|Authors||K. S. Mcleod, M. Sermesant, P. Beerbaum and X. Pennec|
|Title||Spatio-Temporal Tensor Decomposition of a Polyaffine Motion Model for a Better Analysis of Pathological Left Ventricular Dynamics|
|Afilliation||Scientific Computing, Scientific Computing, Scientific Computing|
|Publication Type||Journal Article|
|Year of Publication||2015|
|Journal||IEEE Transactions on Medical Imaging, Institute of Electrical and Electronics Engineers|
Given that heart disease can cause abnormal mo- tion dynamics over the cardiac cycle, which can then affect cardiac function, understanding and quantifying cardiac motion can provide insight for clinicians to aid in diagnosis, therapy planning, as well as to determine the prognosis for a given patient. The goal of this paper is to extract population-specific cardiac motion patterns from 3D displacements in order to firstly identify the mean motion behaviour in a population and secondly to describe pathology-specific motion patterns in terms of the spatial and temporal aspects of the motion. Since there are common motion patterns observed in patients suffering from the same condition, extracting these patterns can lead towards a better understanding of a disease.

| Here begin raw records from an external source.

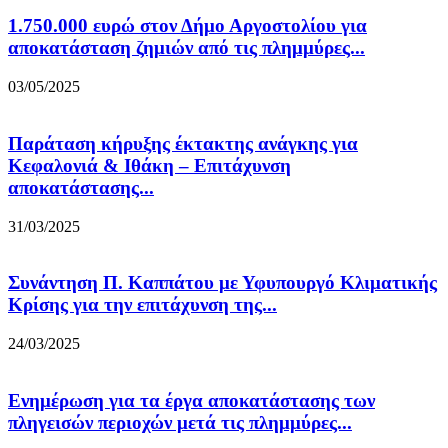
1.750.000 ευρώ στον Δήμο Αργοστολίου για
αποκατάσταση ζημιών από τις πλημμύρες...
03/05/2025
Παράταση κήρυξης έκτακτης ανάγκης για
Κεφαλονιά & Ιθάκη – Επιτάχυνση
αποκατάστασης...
31/03/2025
Συνάντηση Π. Καππάτου με Υφυπουργό Κλιματικής
Κρίσης για την επιτάχυνση της...
24/03/2025
Ενημέρωση για τα έργα αποκατάστασης των
πληγεισών περιοχών μετά τις πλημμύρες...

Quantifying cardiac motion at a population level is not a simple task since images can vary widely in terms of image quality, size, resolution and pose. To overcome this, we analyse the parameters obtained from a cardiac-specific Polyaffine motion tracking algorithm, which are aligned both spatially and temporally to a common reference space. Once all parameters are aligned, different subjects and different populations can be compared and analysed in the space of Polyaffine transformations by projecting the transformations to a reduced-order subspace in which dominant motion patterns in each population can be extracted and analysed. Using tensor decomposition allows the spatial and temporal aspects to be decoupled in order to study the different components individually. The proposed method was validated on healthy volunteers and Tetralogy of Fallot patients according to known spatial and temporal behaviour for each population. A key advantage of the proposed method is the ability to regenerate motion sequences from the respective models, thus the models can be visualised in terms of the full motion, which allows for better understanding of the motion dynamics of different populations.